Tütün işçisi Şaziye, oğlunu büyük güçlüklerle okutur.Oğlu Osman'la gurur duyar, "apukat" olacaktır oğlu.
Osman, bir arkadaşı aracılığı ile "tütün kralı" Bafralı Veli Turgut Bey'in kızı, Ayla ile tanışır.Yoksulluğunu saklayan Osman ile Ayla birbirlerine aşık olurlar.
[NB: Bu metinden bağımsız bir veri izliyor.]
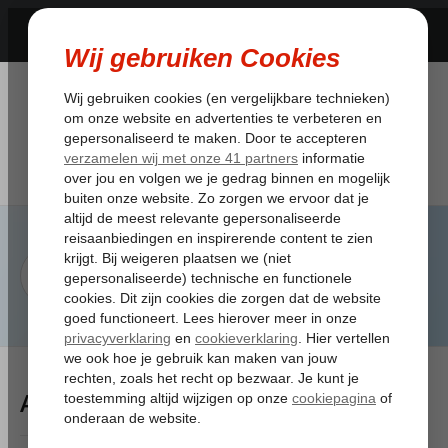
Artikelen Tagged:accommodatie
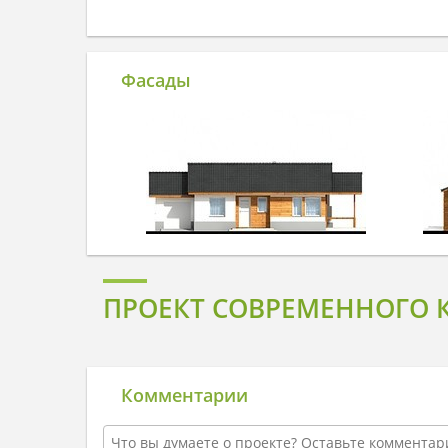
Фасады
ПРОЕКТ СОВРЕМЕННОГО 
Комментарии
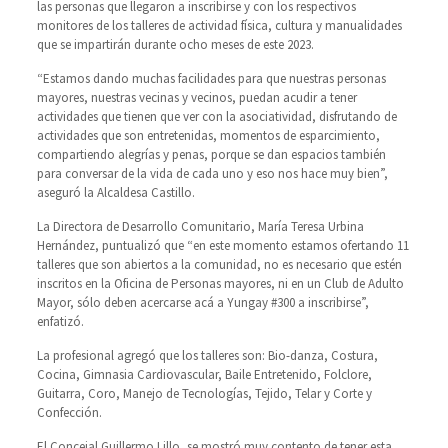
las personas que llegaron a inscribirse y con los respectivos
monitores de los talleres de actividad física, cultura y manualidades
que se impartirán durante ocho meses de este 2023.
“Estamos dando muchas facilidades para que nuestras personas
mayores, nuestras vecinas y vecinos, puedan acudir a tener
actividades que tienen que ver con la asociatividad, disfrutando de
actividades que son entretenidas, momentos de esparcimiento,
compartiendo alegrías y penas, porque se dan espacios también
para conversar de la vida de cada uno y eso nos hace muy bien”,
aseguró la Alcaldesa Castillo.
La Directora de Desarrollo Comunitario, María Teresa Urbina
Hernández, puntualizó que “en este momento estamos ofertando 11
talleres que son abiertos a la comunidad, no es necesario que estén
inscritos en la Oficina de Personas mayores, ni en un Club de Adulto
Mayor, sólo deben acercarse acá a Yungay #300 a inscribirse”,
enfatizó.
La profesional agregó que los talleres son: Bio-danza, Costura,
Cocina, Gimnasia Cardiovascular, Baile Entretenido, Folclore,
Guitarra, Coro, Manejo de Tecnologías, Tejido, Telar y Corte y
Confección.
El Concejal Guillermo Lillo, se mostró muy contento de tener esta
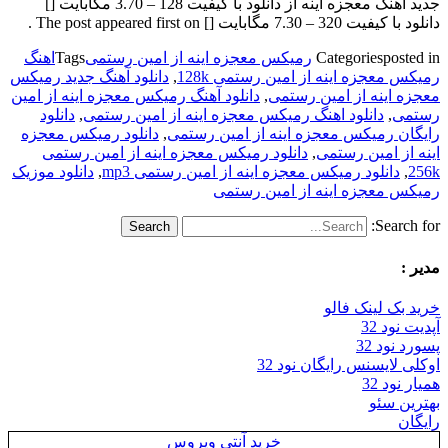
جدید آهنگ معجزه اینه از دانلود با کیفیت 128 – 3.70 مگابایت []
دانلود با کیفیت 320 – 7.30 مگابایت [] The post appeared first on .
posted in
Categories
رمیکس معجزه اینه از امین رستمی
Tags
اهنگ
رمیکس معجزه اینه از امین رستمی 128k
,
دانلود آهنگ جدید رمیکس
معجزه اینه از امین رستمی
,
دانلود آهنگ رمیکس معجزه اینه از امین
رستمی
,
دانلود اهنگ رمیکس معجزه اینه از امین رستمی
,
دانلود
رایگان رمیکس معجزه اینه از امین رستمی
,
دانلود رمیکس معجزه
اینه از امین رستمی
,
دانلود رمیکس معجزه اینه از امین رستمی
256k
,
دانلود رمیکس معجزه اینه از امین رستمی mp3
,
دانلود موزیک
رمیکس معجزه اینه از امین رستمی
Search for:
مدیر :
خرید بک لینک فالو
آپدیت نود 32
پسورد نود 32
اوکلی لایسنس رایگان نود 32
همیار نود 32
بهترین سئو
رایگان
خرید آنتی ویروس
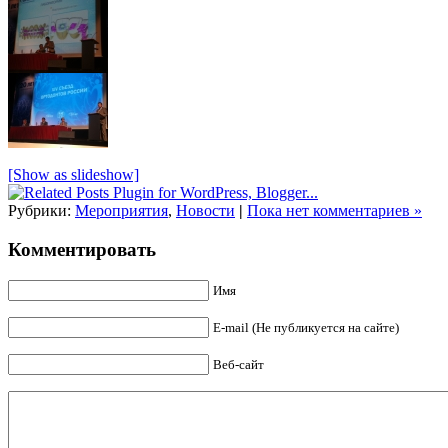
[Show as slideshow]
Рубрики:
Мероприятия
,
Новости
|
Пока нет комментариев »
Комментировать
Имя
E-mail (Не публикуется на сайте)
Веб-сайт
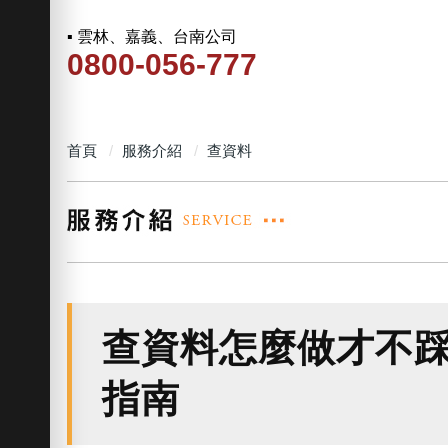
▪ 雲林、嘉義、台南公司
0800-056-777
首頁
服務介紹
查資料
查資料怎麼做才不
指南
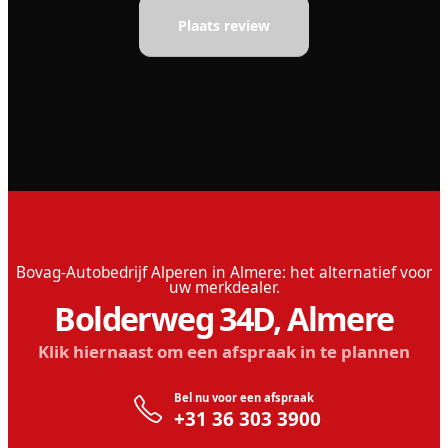
Plaats review
Bovag-Autobedrijf Alperen in Almere: het alternatief voor
uw merkdealer.
Bolderweg 34D, Almere
Klik hiernaast om een afspraak in te plannen
Bel nu voor een afspraak
‎+31 36 303 3900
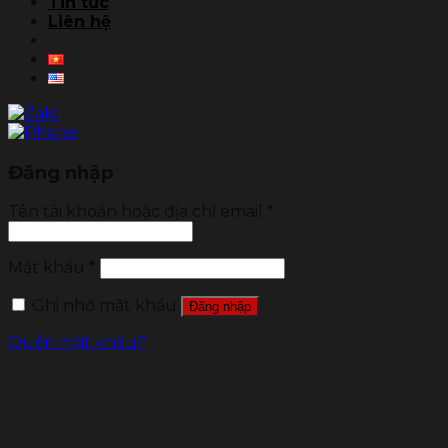
Tin tức
Liên hệ
Đăng nhập
Tên tài khoản hoặc địa chỉ email
*
Mật khẩu
*
Ghi nhớ mật khẩu
Đăng nhập
Quên mật khẩu?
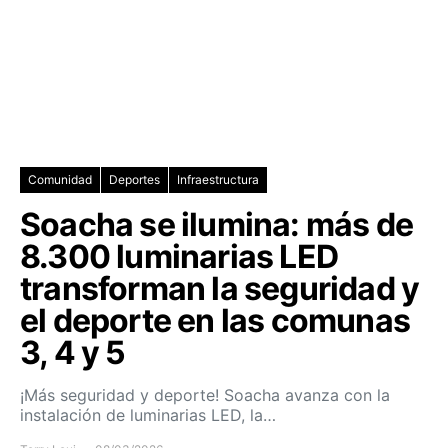
Comunidad
Deportes
Infraestructura
Soacha se ilumina: más de
8.300 luminarias LED
transforman la seguridad y
el deporte en las comunas
3, 4 y 5
¡Más seguridad y deporte! Soacha avanza con la
instalación de luminarias LED, la…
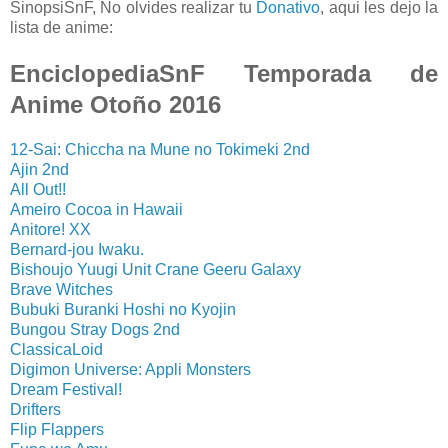
SinopsiSnF, No olvides realizar tu
Donativo
, aqui les dejo la
lista de anime:
EnciclopediaSnF Temporada de
Anime Otoño 2016
12-Sai: Chiccha na Mune no Tokimeki 2nd
Ajin 2nd
All Out!!
Ameiro Cocoa in Hawaii
Anitore! XX
Bernard-jou Iwaku.
Bishoujo Yuugi Unit Crane Geeru Galaxy
Brave Witches
Bubuki Buranki Hoshi no Kyojin
Bungou Stray Dogs 2nd
ClassicaLoid
Digimon Universe: Appli Monsters
Dream Festival!
Drifters
Flip Flappers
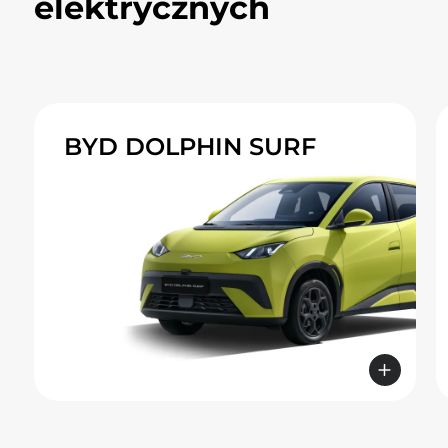
elektrycznych
Kompaktowy, miejski samochód
elektryczny
BYD DOLPHIN SURF
Zasięg
do 322 km
Obrotowy ekran dotykowy o przekątnej
10,1"
Przestronny czterodrzwiowy hatchback
Moc silnika elektrycznego nawet 156 KM
Dostępny z systemem kamer 360°
ISOFIX na przednim fotelu pasażera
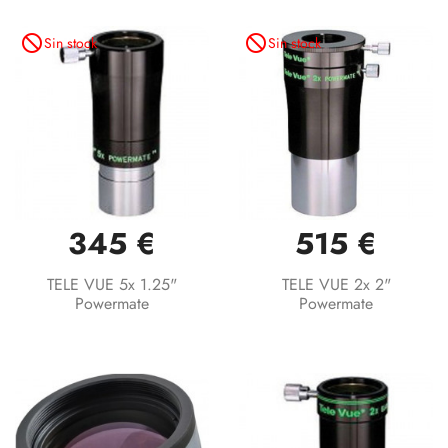
not_interested
not_interested
Sin stock
Sin stock
345 €
515 €
TELE VUE 5x 1.25"
TELE VUE 2x 2"
Powermate
Powermate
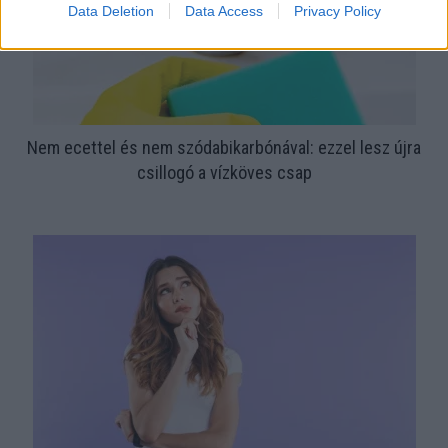
Data Deletion
Data Access
Privacy Policy
Nem ecettel és nem szódabikarbónával: ezzel lesz újra
csillogó a vízköves csap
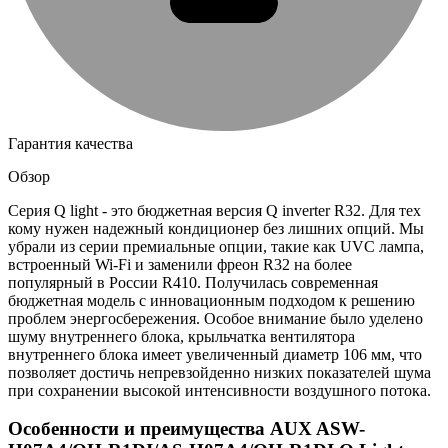
Гарантия качества
Обзор
Серия Q light - это бюджетная версия Q inverter R32. Для тех
кому нужен надежный кондиционер без лишних опций. Мы
убрали из серии премиальные опции, такие как UVC лампа,
встроенный Wi-Fi и заменили фреон R32 на более
популярный в России R410. Получилась современная
бюджетная модель с инновационным подходом к решению
проблем энергосбережения. Особое внимание было уделено
шуму внутреннего блока, крыльчатка вентилятора
внутреннего блока имеет увеличенный диаметр 106 мм, что
позволяет достичь непревзойденно низких показателей шума
при сохранении высокой интенсивности воздушного потока.
Особенности и преимущества AUX ASW-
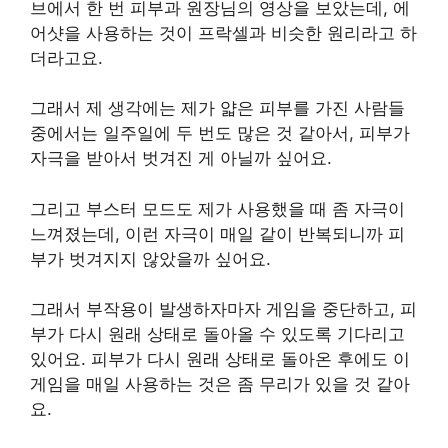
브에서 한 번 피부과 원장님의 영상을 보았는데, 에
어샷을 사용하는 것이 프락셀과 비슷한 원리라고 하
더라고요.
그래서 제 생각에는 제가 얇은 피부를 가진 사람들
중에서는 일주일에 두 번도 많은 것 같아서, 피부가
자극을 받아서 벗겨진 게 아닐까 싶어요.
그리고 부스터 모드도 제가 사용했을 때 좀 자극이
느껴졌는데, 이런 자극이 매일 같이 반복되니까 피
부가 벗겨지지 않았을까 싶어요.
그래서 부작용이 발생하자마자 게임을 중단하고, 피
부가 다시 원래 상태로 돌아올 수 있도록 기다리고
있어요. 피부가 다시 원래 상태로 돌아온 후에도 이
게임을 매일 사용하는 것은 좀 무리가 있을 것 같아
요.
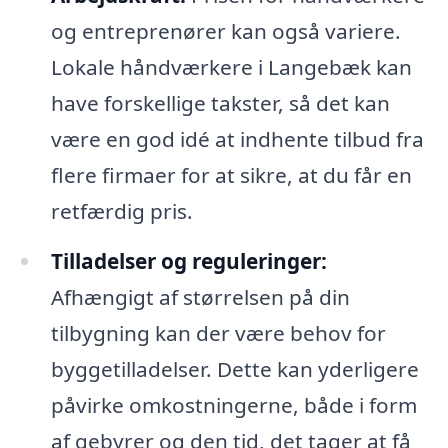
og entreprenører kan også variere.
Lokale håndværkere i Langebæk kan
have forskellige takster, så det kan
være en god idé at indhente tilbud fra
flere firmaer for at sikre, at du får en
retfærdig pris.
Tilladelser og reguleringer:
Afhængigt af størrelsen på din
tilbygning kan der være behov for
byggetilladelser. Dette kan yderligere
påvirke omkostningerne, både i form
af gebyrer og den tid, det tager at få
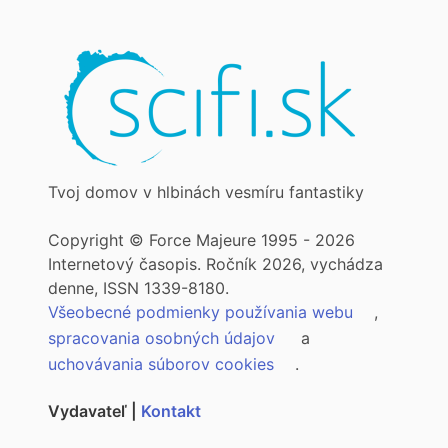
Tvoj domov v hlbinách vesmíru fantastiky
Copyright © Force Majeure 1995 - 2026
Internetový časopis. Ročník 2026, vychádza
denne, ISSN 1339-8180.
Všeobecné podmienky používania webu
,
spracovania osobných údajov
a
uchovávania súborov cookies
.
Vydavateľ |
Kontakt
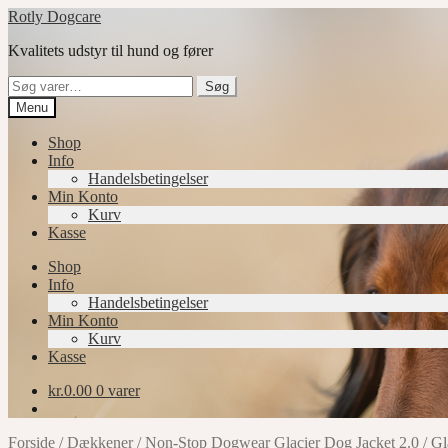
Spring
Spring
Rotly Dogcare
til
til
Kvalitets udstyr til hund og fører
navigation
indhold
Søg
Søg
efter:
Menu
Shop
Info
Handelsbetingelser
Min Konto
Kurv
Kasse
Shop
Info
Handelsbetingelser
Min Konto
Kurv
Kasse
kr.
0.00
0 varer
Forside
/
Dækkener
/
Non-Stop Dogwear Glacier Dog Jacket 2.0
/
Gl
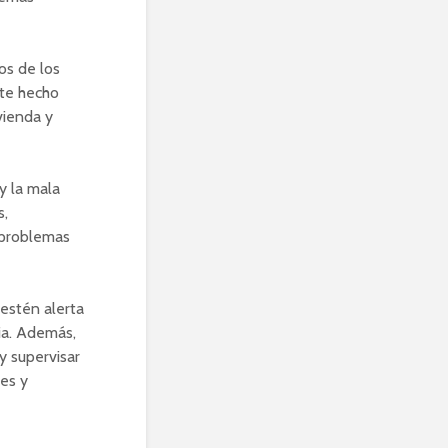
os de los
ste hecho
vienda y
y la mala
s,
s problemas
estén alerta
ria. Además,
y supervisar
res y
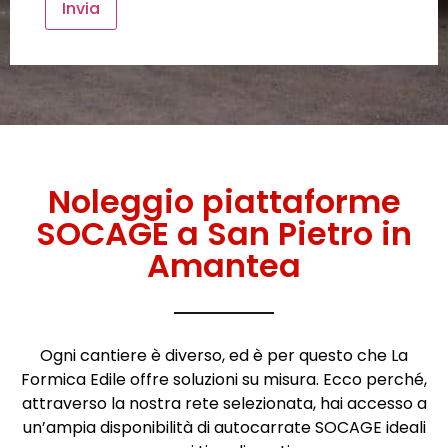
Noleggio piattaforme
SOCAGE a San Pietro in
Amantea
Ogni cantiere è diverso, ed è per questo che La
Formica Edile offre soluzioni su misura. Ecco perché,
attraverso la nostra rete selezionata, hai accesso a
un’ampia disponibilità di autocarrate SOCAGE ideali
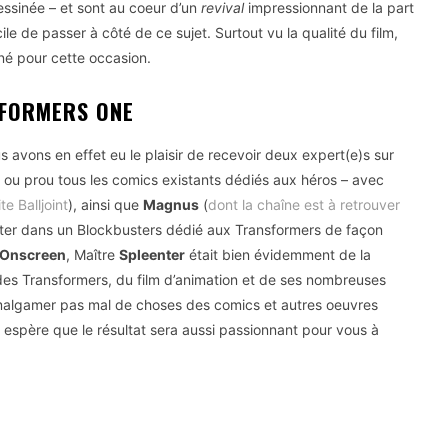
ssinée – et sont au coeur d’un
revival
impressionnant de la part
ficile de passer à côté de ce sujet. Surtout vu la qualité du film,
ené pour cette occasion.
SFORMERS ONE
us avons en effet eu le plaisir de recevoir deux expert(e)s sur
u ou prou tous les comics existants dédiés aux héros – avec
te Balljoint
), ainsi que
Magnus
(
dont la chaîne est à retrouver
e Inter dans un Blockbusters dédié aux Transformers de façon
Onscreen
, Maître
Spleenter
était bien évidemment de la
r des Transformers, du film d’animation et de ses nombreuses
à amalgamer pas mal de choses des comics et autres oeuvres
On espère que le résultat sera aussi passionnant pour vous à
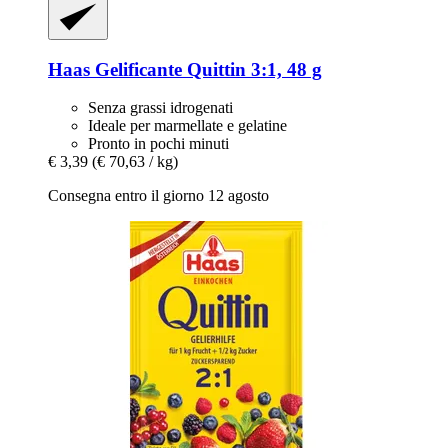
Haas
Gelificante Quittin 3:1, 48 g
Senza grassi idrogenati
Ideale per marmellate e gelatine
Pronto in pochi minuti
€ 3,39
(€ 70,63 / kg)
Consegna entro il giorno 12 agosto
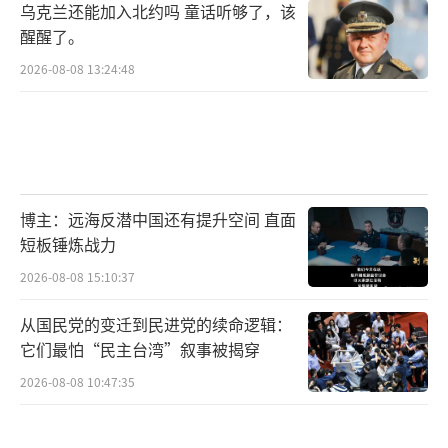
乌克兰还能加入北约吗 童话听够了，该
醒醒了。
2026-08-08 13:24:48
博主：远海反潜中国还有提升空间 直面
短板锤炼战力
2026-08-08 15:10:37
从国民党的变迁到民进党的续命逻辑：
它们最怕“民主台湾”叙事被揭穿
2026-08-08 10:47:35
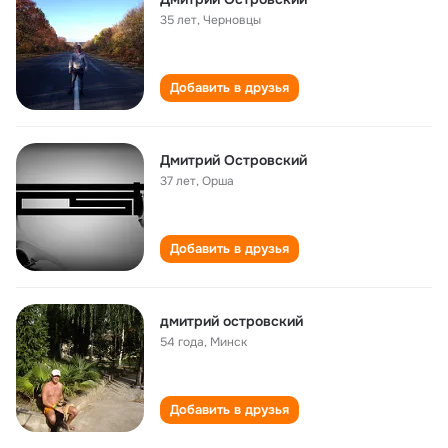
35 лет
,
Черновцы
Добавить в друзья
Дмитрий Островский
37 лет
,
Орша
Добавить в друзья
дмитрий островский
54 года
,
Минск
Добавить в друзья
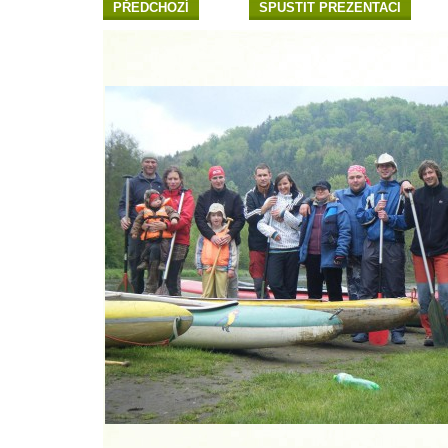
PŘEDCHOZÍ
SPUSTIT PREZENTACI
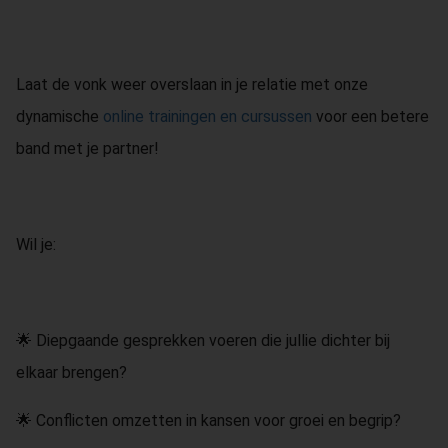
Laat de vonk weer overslaan in je relatie met onze
dynamische
online trainingen en cursussen
voor een betere
band met je partner!
Wil je:
🌟 Diepgaande gesprekken voeren die jullie dichter bij
elkaar brengen?
🌟 Conflicten omzetten in kansen voor groei en begrip?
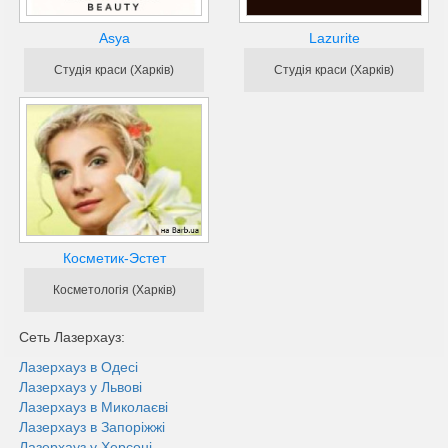
Asya
Lazurite
Студія краси (Харків)
Студія краси (Харків)
Косметик-Эстет
Косметологія (Харків)
Сеть Лазерхауз:
Лазерхауз в Одесі
Лазерхауз у Львові
Лазерхауз в Миколаєві
Лазерхауз в Запоріжжі
Лазерхауз у Херсонi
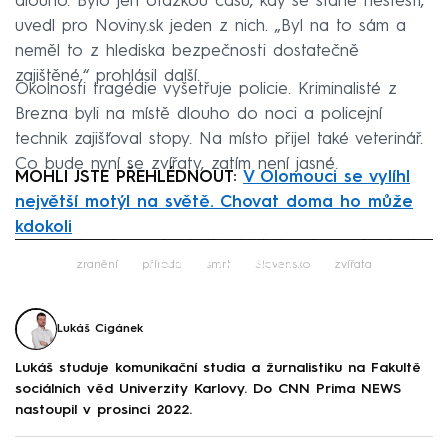
dlouho. Bylo jen otázkou času, kdy se stane neštěstí,“
uvedl pro Noviny.sk jeden z nich. „Byl na to sám a
neměl to z hlediska bezpečnosti dostatečně
zajištěné,“ prohlásil další.
Okolnosti tragédie vyšetřuje policie. Kriminalisté z
Brezna byli na místě dlouho do noci a policejní
technik zajišťoval stopy. Na místo přijel také veterinář.
Co bude nyní se zvířaty, zatím není jasné.
MOHLI JSTE PŘEHLÉDNOUT:
V Olomouci se vylíhl
největší motýl na světě. Chovat doma ho může
kdokoli
Failed to fetch
zranění
příroda
smrt
Slovensko
zvířata
Lukáš Cigánek
Lukáš studuje komunikační studia a žurnalistiku na Fakultě
sociálních věd Univerzity Karlovy. Do CNN Prima NEWS
nastoupil v prosinci 2022.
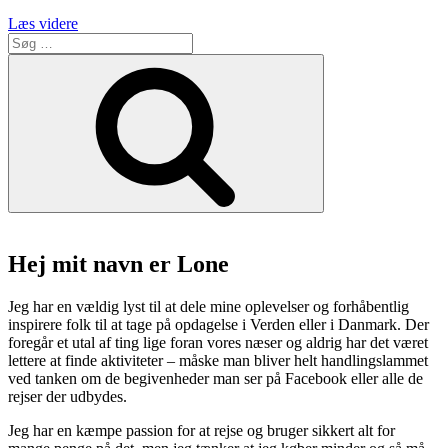
“Copenhagen
Læs videre
Søg
light
efter:
festival
Søg
2022,
nu
til
søs.”
Hej mit navn er Lone
Jeg har en vældig lyst til at dele mine oplevelser og forhåbentlig
inspirere folk til at tage på opdagelse i Verden eller i Danmark. Der
foregår et utal af ting lige foran vores næser og aldrig har det været
lettere at finde aktiviteter – måske man bliver helt handlingslammet
ved tanken om de begivenheder man ser på Facebook eller alle de
rejser der udbydes.
Jeg har en kæmpe passion for at rejse og bruger sikkert alt for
Osman, Ayla'nın çevresine girmeye çalıştıkça, kendi çevresinden de dışlanır, annesi ile de yabancılaşır.
Klasik, zengin kız, fakir oğlan hikâyesi anlatılıyor gibi görünse de sınıf çatışması, tütün işçilerinin ağır çalışma koşulları, savaşın günlük yaşama etkisi, savaş tartışmaları geniş yer buluyor, Sınır'da.
Sınır, yine keyifle okuduğum bir Suat Derviş romanı oldu.
Erkeklerin iyi ve kuvvetlileri ıstıraplarını ve üzüntülerini söylemekten bir nevi mahcubiyet duyarlar.Azaplarını saklamayı ve şunu bunu kendi dertleriyle yormayı ve teselli arar bir vaziyete düşerek hafif görünmeyi sevmezler
Ne bekliyordu,kendisi de bilmiyordu ,fakat bekliyordu.Bütün taliplerini,bütün evlilik ve aşk tekliflerini reddederek bekliyordu.Kendisini Osman’ın aşkına bağlamıştı.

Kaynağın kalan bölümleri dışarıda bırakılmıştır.